Words, emotions, and two irreverent senses of humor collide in Sher and Wertz’s (Drinking at the Movies, 2015, etc.) debut book for teens.
For all those whose frustration at being unable to name a particular emotion has ever overtaken the emotion they are unable to name, this clever lexicon is here to provide relief. In a witty if occasionally inelegant alignment of form and function, the author’s collection of imaginative portmanteaus (and one acronym), such as “irredependent” (irrational + independent) and “castrapolate” (catastrophe + extrapolate), pay homage to the complexity of feelings. Meanwhile, with humor just this side of ribald, Wertz’s comic-strip illustrations demonstrate that, while emotional complexity can elude definition, it is just as universal to the human condition as birth, death, and forgetting people’s names as soon as they’ve introduced themselves (“namenesia”).
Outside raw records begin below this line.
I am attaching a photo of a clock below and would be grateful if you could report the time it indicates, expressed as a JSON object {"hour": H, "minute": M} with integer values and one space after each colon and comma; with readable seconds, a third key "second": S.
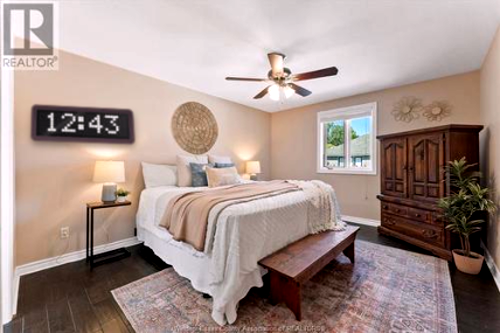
{"hour": 12, "minute": 43}
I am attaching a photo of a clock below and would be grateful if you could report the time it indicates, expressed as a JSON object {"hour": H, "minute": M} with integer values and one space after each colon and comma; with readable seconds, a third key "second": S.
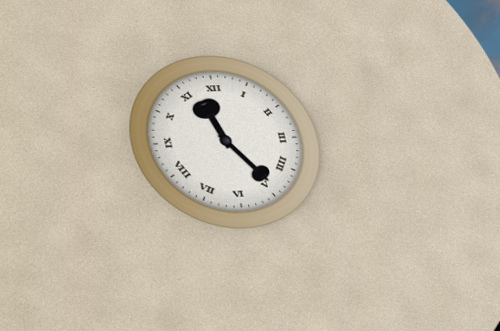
{"hour": 11, "minute": 24}
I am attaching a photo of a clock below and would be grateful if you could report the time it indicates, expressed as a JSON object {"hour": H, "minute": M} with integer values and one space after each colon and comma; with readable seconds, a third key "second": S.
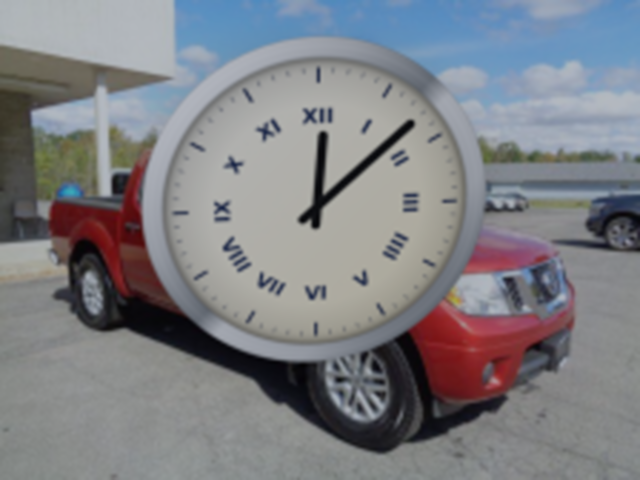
{"hour": 12, "minute": 8}
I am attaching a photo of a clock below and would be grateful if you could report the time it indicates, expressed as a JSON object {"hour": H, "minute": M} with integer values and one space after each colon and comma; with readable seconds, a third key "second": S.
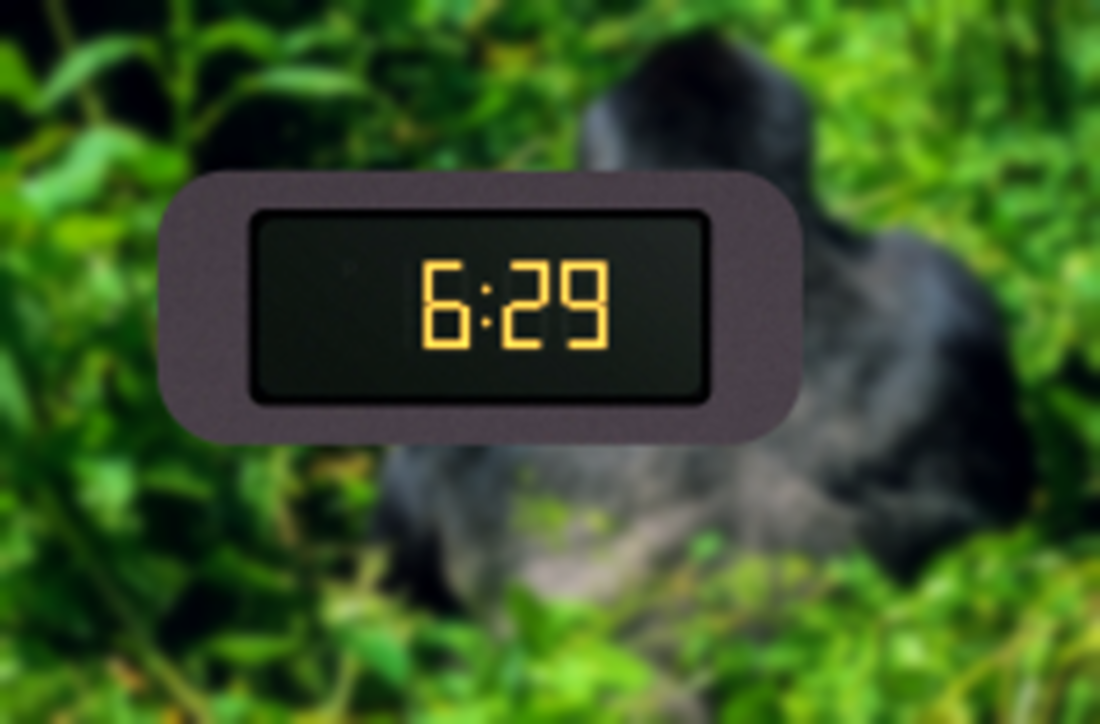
{"hour": 6, "minute": 29}
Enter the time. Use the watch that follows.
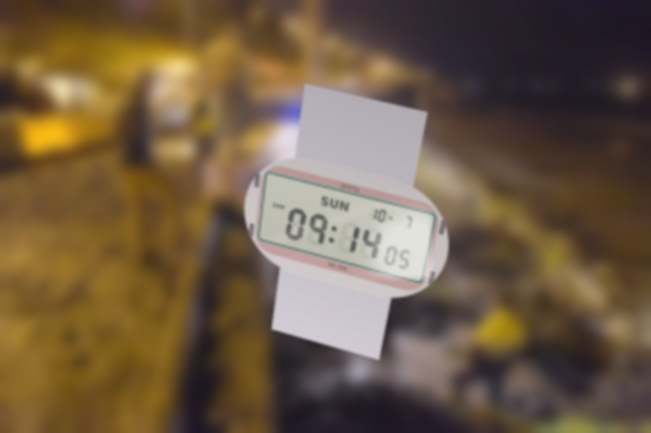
9:14:05
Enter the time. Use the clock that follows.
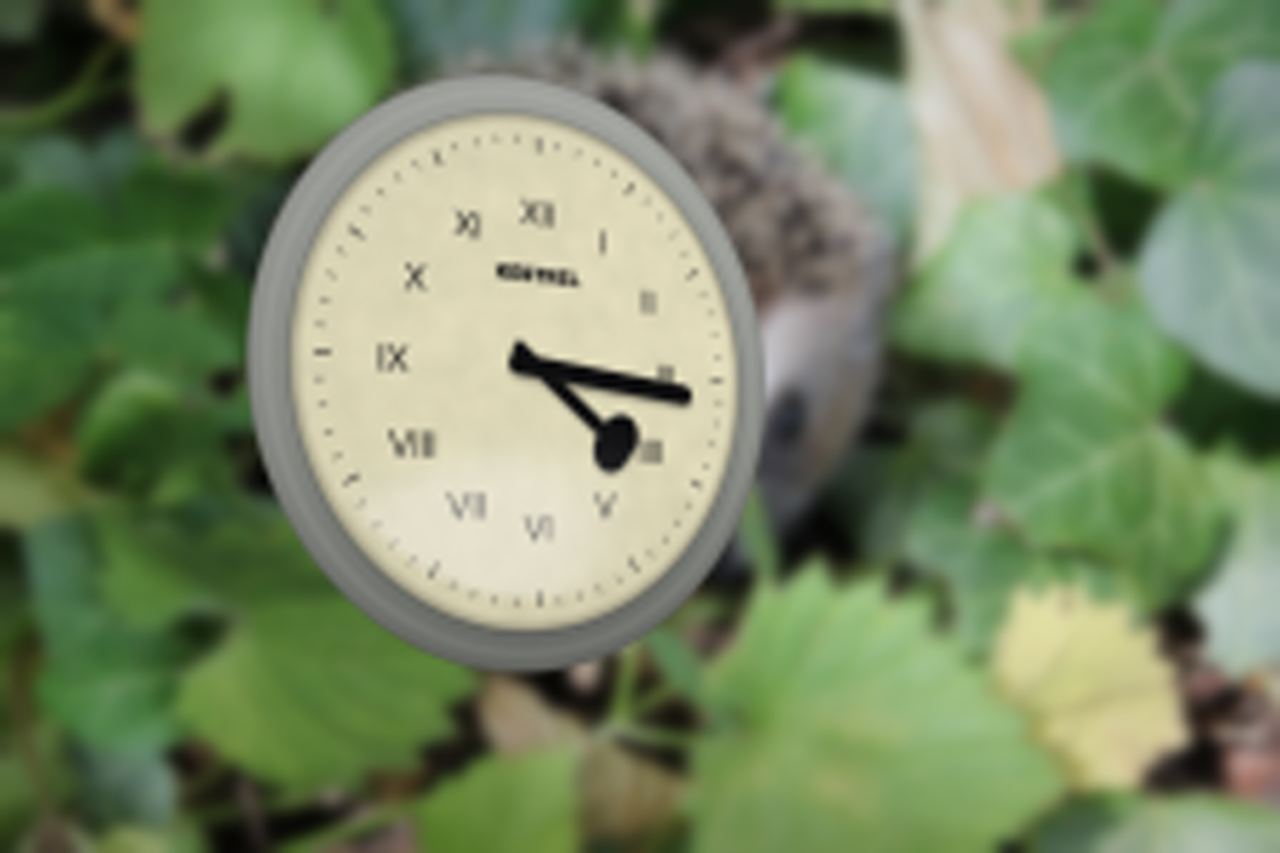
4:16
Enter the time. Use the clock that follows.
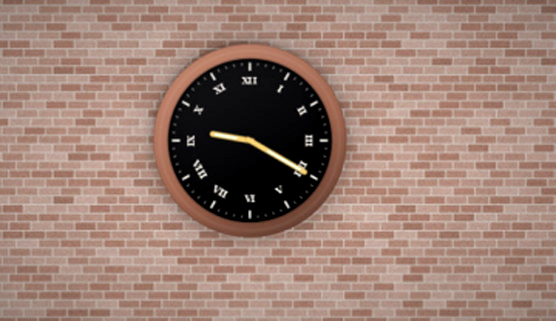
9:20
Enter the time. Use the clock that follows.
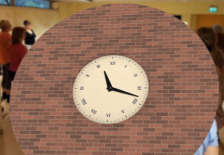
11:18
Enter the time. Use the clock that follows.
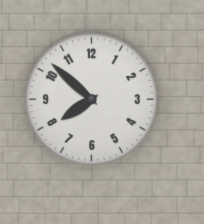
7:52
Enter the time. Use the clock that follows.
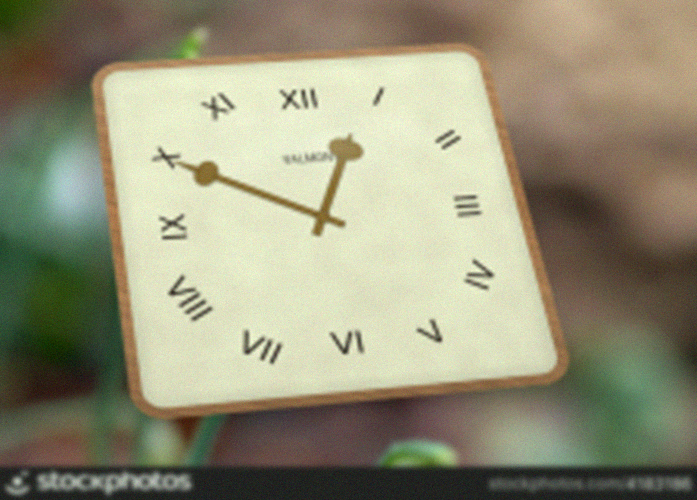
12:50
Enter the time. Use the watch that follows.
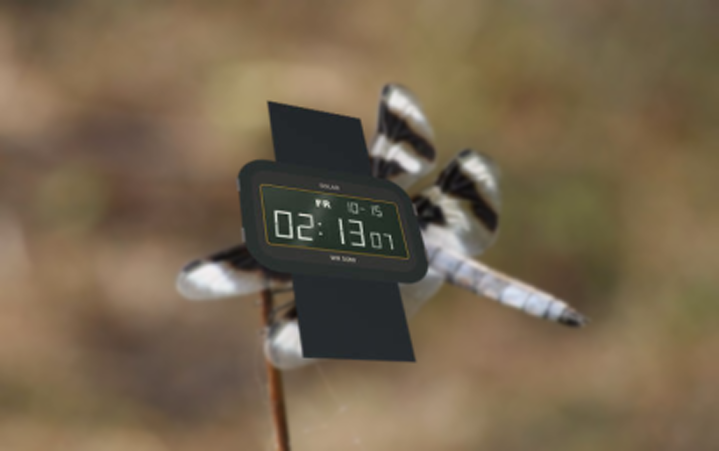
2:13:07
Situated somewhere between Urban Dictionary and a beginner’s guide to anxiety and introversion, the book highlights the importance of emotional literacy but stops short of addressing emotional competence, relying instead on the audience’s developed sense of irony to understand the validity of the newly named feelings while also managing to recognize any unhealthy emotional practices.
Emotionally beleaguered teen and adult readers who overlook the book’s juvenile packaging will find both clarity and camaraderie in its definitions.